A seconda dell’istante in cui verrà fotografato dal sistema di misura potrebbe essere in anticipo od in ritardo rispetto a C, ma sarà sempre in un intorno di C senza mai allontanarsi troppo.
Per tentare di essere più precisi, la fotografia potrà avvenire solo dopo un salto nel passato o nel futuro, visto che il ns. sistema di misura esiste solo nel presente.
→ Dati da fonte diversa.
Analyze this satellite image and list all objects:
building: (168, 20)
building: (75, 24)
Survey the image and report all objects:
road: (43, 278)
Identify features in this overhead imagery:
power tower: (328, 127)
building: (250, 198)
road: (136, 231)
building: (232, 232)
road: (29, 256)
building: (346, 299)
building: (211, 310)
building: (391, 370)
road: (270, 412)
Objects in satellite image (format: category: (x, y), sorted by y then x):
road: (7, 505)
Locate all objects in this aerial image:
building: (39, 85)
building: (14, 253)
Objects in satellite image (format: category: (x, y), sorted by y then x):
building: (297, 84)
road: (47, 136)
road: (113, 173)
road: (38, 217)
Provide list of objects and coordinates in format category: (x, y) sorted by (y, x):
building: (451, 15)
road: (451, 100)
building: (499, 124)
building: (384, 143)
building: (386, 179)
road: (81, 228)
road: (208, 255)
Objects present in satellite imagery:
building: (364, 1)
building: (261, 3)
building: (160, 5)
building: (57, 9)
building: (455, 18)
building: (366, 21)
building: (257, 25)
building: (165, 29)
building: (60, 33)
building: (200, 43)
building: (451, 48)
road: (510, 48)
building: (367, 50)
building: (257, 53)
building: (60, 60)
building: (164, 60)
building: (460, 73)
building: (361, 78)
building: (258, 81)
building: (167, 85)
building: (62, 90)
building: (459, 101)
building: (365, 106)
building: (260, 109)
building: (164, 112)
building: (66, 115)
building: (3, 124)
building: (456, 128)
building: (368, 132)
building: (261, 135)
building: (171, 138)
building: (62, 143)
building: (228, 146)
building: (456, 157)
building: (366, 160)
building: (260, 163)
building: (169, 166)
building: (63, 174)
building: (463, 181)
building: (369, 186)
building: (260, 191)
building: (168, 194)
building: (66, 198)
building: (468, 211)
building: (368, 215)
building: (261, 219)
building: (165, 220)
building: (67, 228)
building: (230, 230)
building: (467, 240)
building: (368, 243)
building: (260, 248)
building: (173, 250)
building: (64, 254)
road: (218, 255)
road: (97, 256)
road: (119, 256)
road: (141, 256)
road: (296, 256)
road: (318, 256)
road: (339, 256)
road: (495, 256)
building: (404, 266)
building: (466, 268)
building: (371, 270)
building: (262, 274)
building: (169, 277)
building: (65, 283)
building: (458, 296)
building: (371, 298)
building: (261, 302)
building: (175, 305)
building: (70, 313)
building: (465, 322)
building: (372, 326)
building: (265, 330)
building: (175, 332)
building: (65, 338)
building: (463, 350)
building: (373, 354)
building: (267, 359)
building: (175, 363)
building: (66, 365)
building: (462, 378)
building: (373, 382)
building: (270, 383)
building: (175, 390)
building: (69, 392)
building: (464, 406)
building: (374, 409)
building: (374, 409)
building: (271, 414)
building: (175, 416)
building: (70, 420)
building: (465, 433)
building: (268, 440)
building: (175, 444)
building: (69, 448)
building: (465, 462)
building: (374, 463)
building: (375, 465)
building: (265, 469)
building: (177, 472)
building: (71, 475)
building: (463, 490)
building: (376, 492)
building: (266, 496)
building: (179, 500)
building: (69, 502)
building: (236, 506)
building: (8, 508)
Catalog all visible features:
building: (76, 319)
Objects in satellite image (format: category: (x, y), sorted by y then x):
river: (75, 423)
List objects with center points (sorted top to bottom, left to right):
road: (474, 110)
Qui di seguito la mia teoria:
http://la-theory.blogspot.com/2011/12/neutrini-spazioni-e-velocita.html
non si parla della velocità della sorgente di neutrini ne del bersaglio in termini di velocità assolute. una volta rilasciati i neutrini il bersaglio si sposta, in termini assoluti, in una direzione, considerando la velocità della galassia stimabile in 1000 km/sec. nel caso che tale direzione coincidesse con la direzione cern-gransasso comporterebbe un allontanamento del bersaglio di 2,3 km cioè un ritardo di 8000 nanosecondi per raggiungerlo nella nuova posizione, i 60 nanosecondi, riscontrati, non potrebbero, essere dovuti alla componente di quella velocità galattica? la conclusione dell’esperimento è stata diversa ed imputata,sappiamo, ad un errore.